正中線シフトの存在を決定する際に評価される3つの重要な構造があります:透明中隔、第三脳室、および松果体。
- 透明中隔:脳の中心を直接下る薄い膜
- 第三脳室:脳の中心の奥深くにある脳脊髄液で満たされた空間
- 松果体:第三脳室のすぐ後ろにある小さな腺
これらの3つの脳構造の位置は、放射線スキャンの基準点として機能します。それらのいずれかがずれている場合、これは脳の片側の圧力が脳を所定の位置から押し出していることを示しています。
処理
正中線シフトが存在する場合の最も重要な治療法は、脳を中心から外す圧力を和らげることです。硬膜下血腫などの採血が原因の場合は、血栓を取り除き、出血を止めるために手術が必要になります。
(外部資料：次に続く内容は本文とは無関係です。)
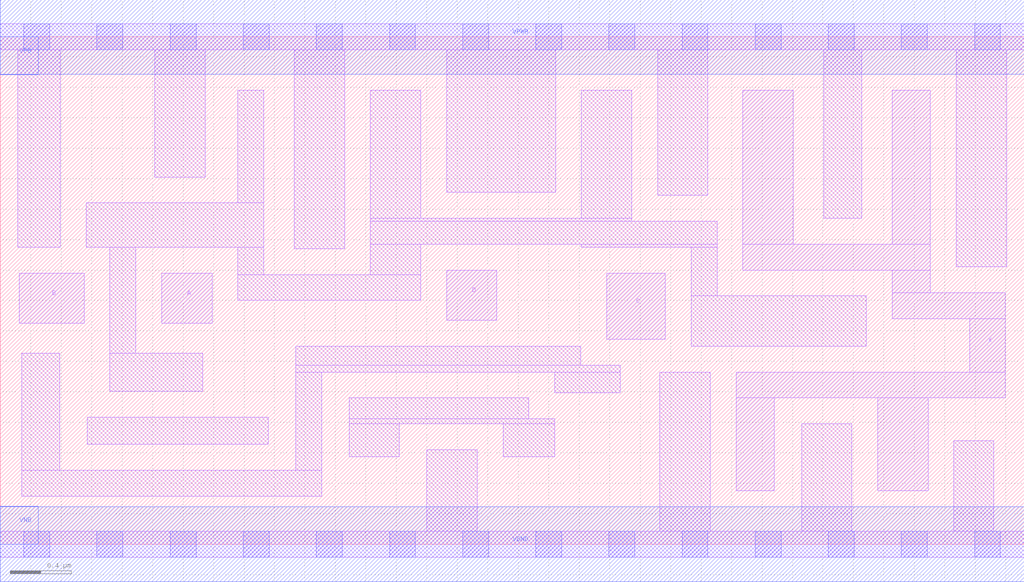
<source format=lef>
# Copyright 2020 The SkyWater PDK Authors
#
# Licensed under the Apache License, Version 2.0 (the "License");
# you may not use this file except in compliance with the License.
# You may obtain a copy of the License at
#
#     https://www.apache.org/licenses/LICENSE-2.0
#
# Unless required by applicable law or agreed to in writing, software
# distributed under the License is distributed on an "AS IS" BASIS,
# WITHOUT WARRANTIES OR CONDITIONS OF ANY KIND, either express or implied.
# See the License for the specific language governing permissions and
# limitations under the License.
#
# SPDX-License-Identifier: Apache-2.0

VERSION 5.5 ;
NAMESCASESENSITIVE ON ;
BUSBITCHARS "[]" ;
DIVIDERCHAR "/" ;
MACRO sky130_fd_sc_hs__and4_4
  CLASS CORE ;
  SOURCE USER ;
  ORIGIN  0.000000  0.000000 ;
  SIZE  6.720000 BY  3.330000 ;
  SYMMETRY X Y ;
  SITE unit ;
  PIN A
    ANTENNAGATEAREA  0.492000 ;
    DIRECTION INPUT ;
    USE SIGNAL ;
    PORT
      LAYER li1 ;
        RECT 1.060000 1.450000 1.390000 1.780000 ;
    END
  END A
  PIN B
    ANTENNAGATEAREA  0.492000 ;
    DIRECTION INPUT ;
    USE SIGNAL ;
    PORT
      LAYER li1 ;
        RECT 0.125000 1.450000 0.550000 1.780000 ;
    END
  END B
  PIN C
    ANTENNAGATEAREA  0.492000 ;
    DIRECTION INPUT ;
    USE SIGNAL ;
    PORT
      LAYER li1 ;
        RECT 3.980000 1.345000 4.365000 1.780000 ;
    END
  END C
  PIN D
    ANTENNAGATEAREA  0.492000 ;
    DIRECTION INPUT ;
    USE SIGNAL ;
    PORT
      LAYER li1 ;
        RECT 2.930000 1.470000 3.260000 1.800000 ;
    END
  END D
  PIN X
    ANTENNADIFFAREA  1.164600 ;
    DIRECTION OUTPUT ;
    USE SIGNAL ;
    PORT
      LAYER li1 ;
        RECT 4.830000 0.350000 5.080000 0.960000 ;
        RECT 4.830000 0.960000 6.595000 1.130000 ;
        RECT 4.875000 1.800000 6.105000 1.970000 ;
        RECT 4.875000 1.970000 5.205000 2.980000 ;
        RECT 5.760000 0.350000 6.090000 0.960000 ;
        RECT 5.855000 1.480000 6.595000 1.650000 ;
        RECT 5.855000 1.650000 6.105000 1.800000 ;
        RECT 5.855000 1.970000 6.105000 2.980000 ;
        RECT 6.365000 1.130000 6.595000 1.480000 ;
    END
  END X
  PIN VGND
    DIRECTION INOUT ;
    USE GROUND ;
    PORT
      LAYER met1 ;
        RECT 0.000000 -0.245000 6.720000 0.245000 ;
    END
  END VGND
  PIN VNB
    DIRECTION INOUT ;
    USE GROUND ;
    PORT
      LAYER met1 ;
        RECT 0.000000 0.000000 0.250000 0.250000 ;
    END
  END VNB
  PIN VPB
    DIRECTION INOUT ;
    USE POWER ;
    PORT
      LAYER met1 ;
        RECT 0.000000 3.080000 0.250000 3.330000 ;
    END
  END VPB
  PIN VPWR
    DIRECTION INOUT ;
    USE POWER ;
    PORT
      LAYER met1 ;
        RECT 0.000000 3.085000 6.720000 3.575000 ;
    END
  END VPWR
  OBS
    LAYER li1 ;
      RECT 0.000000 -0.085000 6.720000 0.085000 ;
      RECT 0.000000  3.245000 6.720000 3.415000 ;
      RECT 0.115000  1.950000 0.395000 3.245000 ;
      RECT 0.140000  0.315000 2.110000 0.485000 ;
      RECT 0.140000  0.485000 0.390000 1.255000 ;
      RECT 0.565000  1.950000 1.730000 2.240000 ;
      RECT 0.570000  0.655000 1.760000 0.835000 ;
      RECT 0.720000  1.005000 1.330000 1.255000 ;
      RECT 0.720000  1.255000 0.890000 1.950000 ;
      RECT 1.015000  2.410000 1.345000 3.245000 ;
      RECT 1.560000  1.600000 2.760000 1.770000 ;
      RECT 1.560000  1.770000 1.730000 1.950000 ;
      RECT 1.560000  2.240000 1.730000 2.980000 ;
      RECT 1.930000  1.940000 2.260000 3.245000 ;
      RECT 1.940000  0.485000 2.110000 1.130000 ;
      RECT 1.940000  1.130000 4.070000 1.175000 ;
      RECT 1.940000  1.175000 3.810000 1.300000 ;
      RECT 2.290000  0.575000 2.620000 0.790000 ;
      RECT 2.290000  0.790000 3.640000 0.825000 ;
      RECT 2.290000  0.825000 3.470000 0.960000 ;
      RECT 2.430000  1.770000 2.760000 1.970000 ;
      RECT 2.430000  1.970000 4.705000 2.120000 ;
      RECT 2.430000  2.120000 4.145000 2.140000 ;
      RECT 2.430000  2.140000 2.760000 2.980000 ;
      RECT 2.800000  0.085000 3.130000 0.620000 ;
      RECT 2.930000  2.310000 3.645000 3.245000 ;
      RECT 3.300000  0.575000 3.640000 0.790000 ;
      RECT 3.640000  0.995000 4.070000 1.130000 ;
      RECT 3.815000  1.950000 4.705000 1.970000 ;
      RECT 3.815000  2.140000 4.145000 2.980000 ;
      RECT 4.315000  2.290000 4.645000 3.245000 ;
      RECT 4.330000  0.085000 4.660000 1.130000 ;
      RECT 4.535000  1.300000 5.685000 1.630000 ;
      RECT 4.535000  1.630000 4.705000 1.950000 ;
      RECT 5.260000  0.085000 5.590000 0.790000 ;
      RECT 5.405000  2.140000 5.655000 3.245000 ;
      RECT 6.260000  0.085000 6.520000 0.680000 ;
      RECT 6.275000  1.820000 6.605000 3.245000 ;
    LAYER mcon ;
      RECT 0.155000 -0.085000 0.325000 0.085000 ;
      RECT 0.155000  3.245000 0.325000 3.415000 ;
      RECT 0.635000 -0.085000 0.805000 0.085000 ;
      RECT 0.635000  3.245000 0.805000 3.415000 ;
      RECT 1.115000 -0.085000 1.285000 0.085000 ;
      RECT 1.115000  3.245000 1.285000 3.415000 ;
      RECT 1.595000 -0.085000 1.765000 0.085000 ;
      RECT 1.595000  3.245000 1.765000 3.415000 ;
      RECT 2.075000 -0.085000 2.245000 0.085000 ;
      RECT 2.075000  3.245000 2.245000 3.415000 ;
      RECT 2.555000 -0.085000 2.725000 0.085000 ;
      RECT 2.555000  3.245000 2.725000 3.415000 ;
      RECT 3.035000 -0.085000 3.205000 0.085000 ;
      RECT 3.035000  3.245000 3.205000 3.415000 ;
      RECT 3.515000 -0.085000 3.685000 0.085000 ;
      RECT 3.515000  3.245000 3.685000 3.415000 ;
      RECT 3.995000 -0.085000 4.165000 0.085000 ;
      RECT 3.995000  3.245000 4.165000 3.415000 ;
      RECT 4.475000 -0.085000 4.645000 0.085000 ;
      RECT 4.475000  3.245000 4.645000 3.415000 ;
      RECT 4.955000 -0.085000 5.125000 0.085000 ;
      RECT 4.955000  3.245000 5.125000 3.415000 ;
      RECT 5.435000 -0.085000 5.605000 0.085000 ;
      RECT 5.435000  3.245000 5.605000 3.415000 ;
      RECT 5.915000 -0.085000 6.085000 0.085000 ;
      RECT 5.915000  3.245000 6.085000 3.415000 ;
      RECT 6.395000 -0.085000 6.565000 0.085000 ;
      RECT 6.395000  3.245000 6.565000 3.415000 ;
  END
END sky130_fd_sc_hs__and4_4
END LIBRARY

</source>
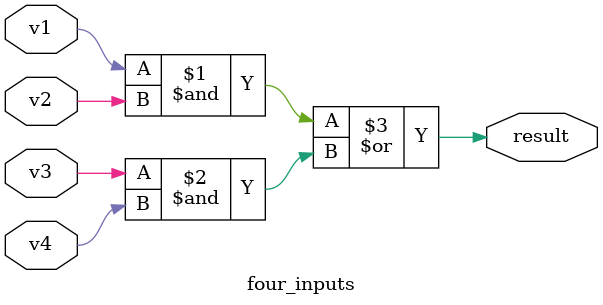
<source format=v>
module four_inputs (
    input wire v1,
    input wire v2,
    input wire v3,
    input wire v4,
    output wire result
);

// Logic: result = (v1 AND v2) OR (v3 AND v4)
assign result = (v1 & v2) | (v3 & v4);

endmodule
</source>
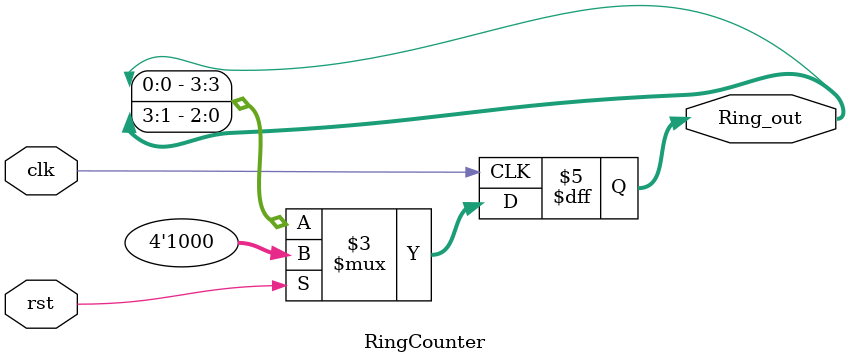
<source format=v>
module RingCounter(
    input clk,
    input rst,
    output reg [3:0] Ring_out
);
    always @(posedge clk) begin
        if (rst)
            Ring_out <= 4'b1000; 
        else
            Ring_out <= {Ring_out[0], Ring_out[3:1]};
    end
endmodule

</source>
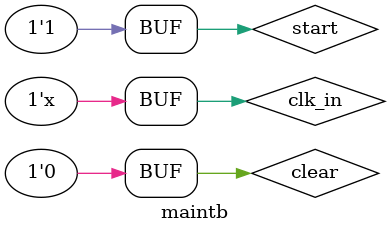
<source format=v>
`timescale 1ns / 1ps


module maintb();

	reg clk_in, clear, start;
    wire [7:0] an, low;
    wire clkout;
    wire Bon;

        
	main test(clk_in, clear, start,
    an, low, clkout,
    Bon
    );
    

    initial begin
    	clk_in = 0;
    	clear = 0;
    	start = 0;
    	 #5 clear = 1;
    	 #5 clear = 0;
    	#5 start = 1;
    end
    always #1 clk_in = ~clk_in;
endmodule

</source>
抗生物質は感染症の治療に使用され、ステロイドは炎症や腫れを軽減するために使用される場合があります。
予後
多くの研究が、正中線シフトが長期転帰に及ぼす影響を調査しています。正中線のシフトは出血と圧力によって発生するため、出血の量、損傷の場所、および脳が経験する全体的な圧力レベルはすべて重要な考慮事項です。
脳が動くと、他の構造が自然な位置から引っ張られたり押し出されたりするため、他の構造に外傷が生じます。正中線のシフトが大きいほど、合併症が深刻になり、死亡のリスクが高くなります。